In Grand Budapest Hotel, the nonwhite sidekick, Zero Mustafa (whose origins aren’t available from the trailer, but his name is Arabic) seems to be a more rounded character. Zero’s love interest is white, busting up the same-race relationship predominance in mainstream cinema. (When there is a mixed-race relationship on screen, the woman is usually the “exotic” character to the white male lead.)
Refreshingly, Zero is also not a terrorist.

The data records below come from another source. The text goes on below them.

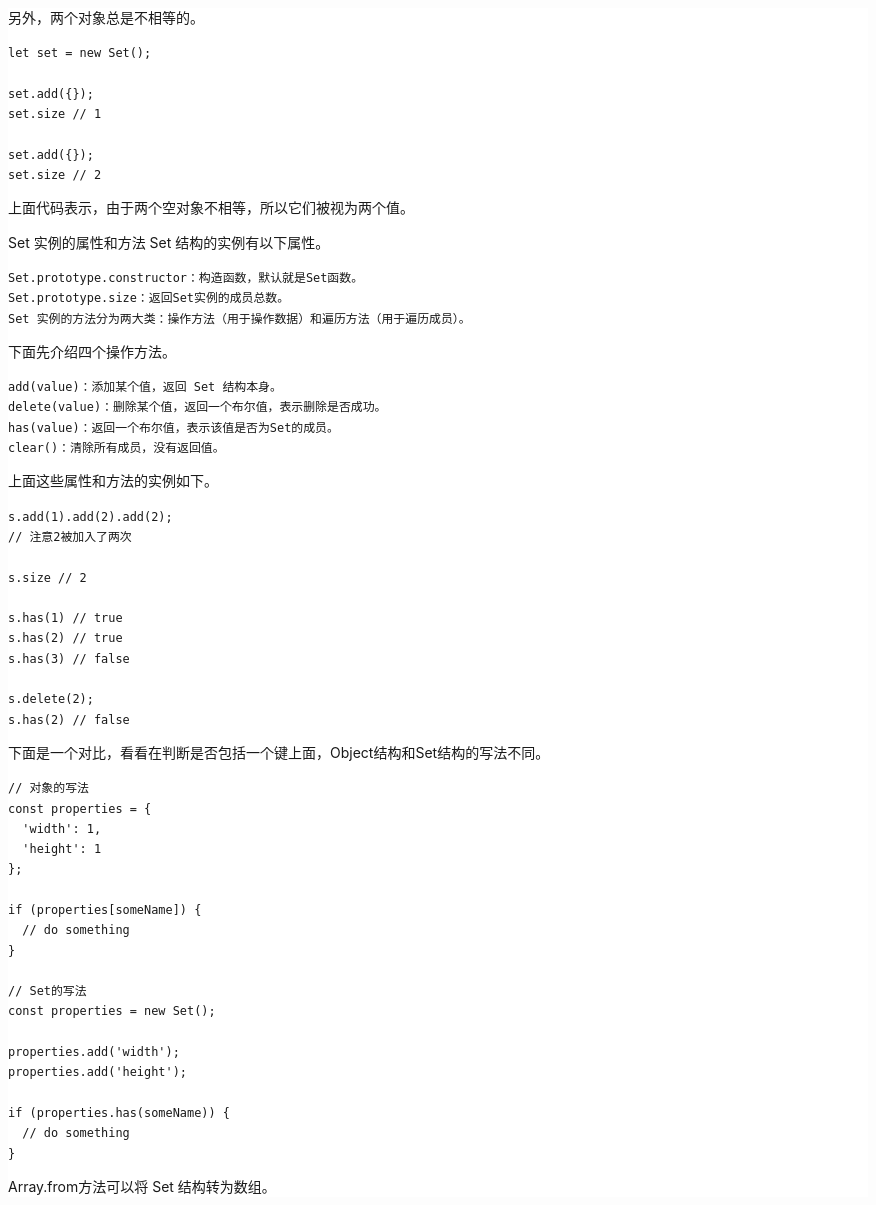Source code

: 另外，两个对象总是不相等的。

    let set = new Set();
    
    set.add({});
    set.size // 1
    
    set.add({});
    set.size // 2
上面代码表示，由于两个空对象不相等，所以它们被视为两个值。

Set 实例的属性和方法
Set 结构的实例有以下属性。

    Set.prototype.constructor：构造函数，默认就是Set函数。
    Set.prototype.size：返回Set实例的成员总数。
    Set 实例的方法分为两大类：操作方法（用于操作数据）和遍历方法（用于遍历成员）。

下面先介绍四个操作方法。
    
    add(value)：添加某个值，返回 Set 结构本身。
    delete(value)：删除某个值，返回一个布尔值，表示删除是否成功。
    has(value)：返回一个布尔值，表示该值是否为Set的成员。
    clear()：清除所有成员，没有返回值。
上面这些属性和方法的实例如下。
    
    s.add(1).add(2).add(2);
    // 注意2被加入了两次
    
    s.size // 2
    
    s.has(1) // true
    s.has(2) // true
    s.has(3) // false
    
    s.delete(2);
    s.has(2) // false
下面是一个对比，看看在判断是否包括一个键上面，Object结构和Set结构的写法不同。
    
    // 对象的写法
    const properties = {
      'width': 1,
      'height': 1
    };
    
    if (properties[someName]) {
      // do something
    }
    
    // Set的写法
    const properties = new Set();
    
    properties.add('width');
    properties.add('height');
    
    if (properties.has(someName)) {
      // do something
    }
Array.from方法可以将 Set 结构转为数组。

Misrepresentation and sidelining of nonwhite people in films like Million Dollar Arm or Bad Words does a whole lot more than just keep nonwhite actors out of lead roles. According to Negar Mottahedeh, “Other cultures, ‘much like representations of women in classical cinema’ (Chow 1998), become both the produced and the fetishized objects of a masculinist Western gaze…. This implicates the invention of cinema in the power dynamics that have sustained the colonial enterprise and imperialism itself.” Yikes.
These roles also give an illusion of progress. These trailers had me excited for the refreshing alternative to white guys on screen. With just a few characters as “progressive” as Zero Mustafa appears to be, it’s tempting to relax demand for color without having the demand fully fulfilled. If 2014 isn’t going to be the year for change, then hope 2015 will be.